Now, we'll need to configure the specific PostgreSQL database we want to use:

~> echo "databases:
- name: store
type: postgres
config:
host: localhost
port: 5432
database: postgres
schema: public
user: postgres
password: postgres" > ~/.octosql/octosql.yml

With this, we'll be able to query the store PostgreSQL database.

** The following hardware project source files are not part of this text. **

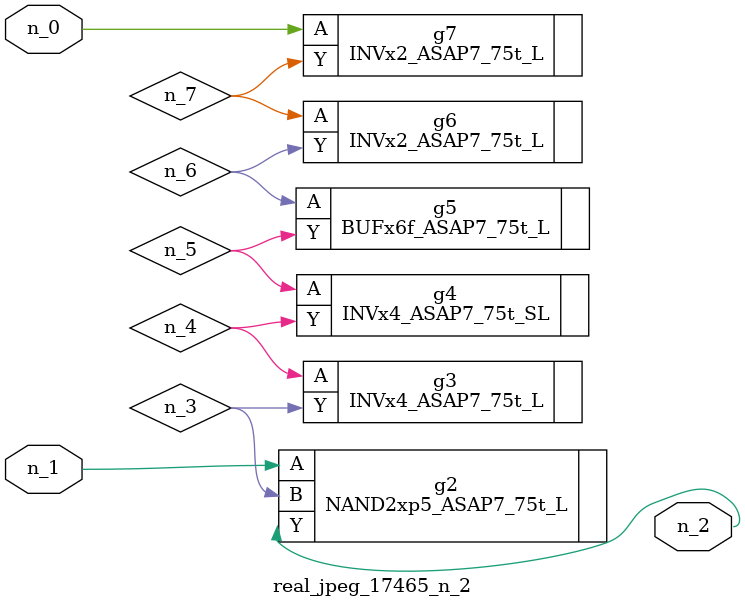
<source format=v>
module real_jpeg_17465_n_2 (n_1, n_0, n_2);

input n_1;
input n_0;

output n_2;

wire n_5;
wire n_4;
wire n_6;
wire n_7;
wire n_3;

INVx2_ASAP7_75t_L g7 ( 
.A(n_0),
.Y(n_7)
);

NAND2xp5_ASAP7_75t_L g2 ( 
.A(n_1),
.B(n_3),
.Y(n_2)
);

INVx4_ASAP7_75t_L g3 ( 
.A(n_4),
.Y(n_3)
);

INVx4_ASAP7_75t_SL g4 ( 
.A(n_5),
.Y(n_4)
);

BUFx6f_ASAP7_75t_L g5 ( 
.A(n_6),
.Y(n_5)
);

INVx2_ASAP7_75t_L g6 ( 
.A(n_7),
.Y(n_6)
);


endmodule
</source>
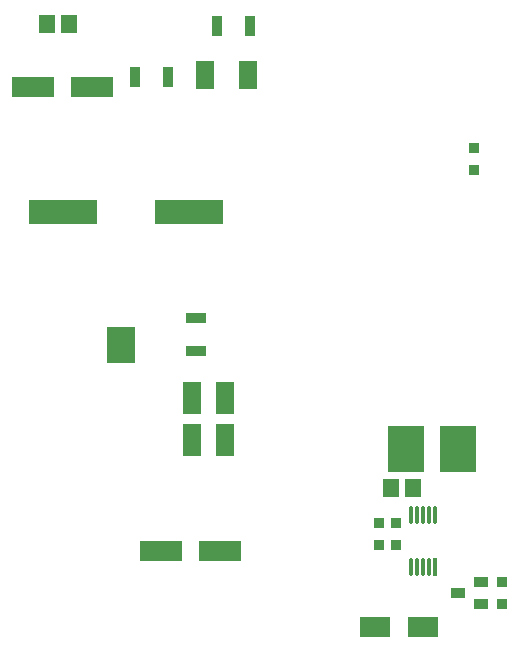
<source format=gbp>
G04*
G04 #@! TF.GenerationSoftware,Altium Limited,Altium Designer,20.1.12 (249)*
G04*
G04 Layer_Color=128*
%FSLAX25Y25*%
%MOIN*%
G70*
G04*
G04 #@! TF.SameCoordinates,52F10900-DB58-4C41-AEEA-7F3F7A3DCA95*
G04*
G04*
G04 #@! TF.FilePolarity,Positive*
G04*
G01*
G75*
%ADD16R,0.09449X0.12205*%
%ADD17R,0.03740X0.03543*%
%ADD63R,0.09843X0.06693*%
%ADD64R,0.06693X0.03740*%
%ADD65R,0.06299X0.10630*%
%ADD66R,0.05906X0.09400*%
%ADD67R,0.12200X0.15700*%
%ADD68R,0.05000X0.03500*%
%ADD69R,0.23000X0.08000*%
%ADD70R,0.14000X0.06500*%
%ADD71R,0.03740X0.06693*%
%ADD72R,0.05709X0.05906*%
%ADD73R,0.01378X0.06102*%
%ADD74O,0.01378X0.06102*%
D16*
X188000Y216000D02*
D03*
D17*
X305500Y281784D02*
D03*
Y274500D02*
D03*
X274000Y156642D02*
D03*
Y149358D02*
D03*
X279500D02*
D03*
Y156642D02*
D03*
X315000Y129858D02*
D03*
Y137142D02*
D03*
D63*
X272626Y122000D02*
D03*
X288374D02*
D03*
D64*
X213000Y225012D02*
D03*
Y213988D02*
D03*
D65*
X222512Y198500D02*
D03*
X211488D02*
D03*
X222512Y184500D02*
D03*
X211488D02*
D03*
D66*
X215717Y306000D02*
D03*
X230283D02*
D03*
D67*
X282800Y181500D02*
D03*
X300200D02*
D03*
D68*
X307937Y129760D02*
D03*
Y137240D02*
D03*
X300063Y133500D02*
D03*
D69*
X168500Y260500D02*
D03*
X210500D02*
D03*
D70*
X158658Y302201D02*
D03*
X178342D02*
D03*
X220843Y147500D02*
D03*
X201157D02*
D03*
D71*
X203512Y305500D02*
D03*
X192488D02*
D03*
X219976Y322500D02*
D03*
X231000D02*
D03*
D72*
X163358Y323000D02*
D03*
X170642D02*
D03*
X285142Y168500D02*
D03*
X277858D02*
D03*
D73*
X292437Y142177D02*
D03*
D74*
X290469D02*
D03*
X288500D02*
D03*
X286531D02*
D03*
X284563D02*
D03*
X292437Y159500D02*
D03*
X290469D02*
D03*
X288500D02*
D03*
X286531D02*
D03*
X284563D02*
D03*
M02*

</source>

We can, for example, get the email of each invoice, by joining with the customers table:

~> octosql "SELECT invoices.id, email, amount
FROM invoices.csv
JOIN store.customers ON invoices.customer_id = customers.id
ORDER BY amount DESC"
+-------------+------------------------------+-----------------+
| invoices.id | customers.email | invoices.amount |
+-------------+------------------------------+-----------------+
| 42 | 'donetta.cummings@email.com' | 979.99 |
| 43 | 'lindsay.kozey@email.com' | 1979.99 |
| 44 | 'caterina.ebert@email.com' | 1239.99 |
| 45 | 'angelo.friesen@email.com' | 400 |
| 46 | 'lindsay.kozey@email.com' | 420 |
+-------------+------------------------------+-----------------+

To see more details about the customers table, we can describe it:

~> octosql "SELECT * FROM store.customers" --describe
+--------------------------+-----------------+------------+
| name | type | time_field |
+--------------------------+-----------------+------------+
| 'customers.email' | 'String' | false |
| 'customers.first_name' | 'String' | false |
| 'customers.id' | 'Int' | false |
| 'customers.last_name' | 'String' | false |
| 'customers.phone_number' | 'NULL | String' | false |
+--------------------------+-----------------+------------+

Summary

This document has hopefully shown you how to use OctoSQL for various simple use cases, and given you an intuition of what you can expect from it, and when it might be the right tool to use.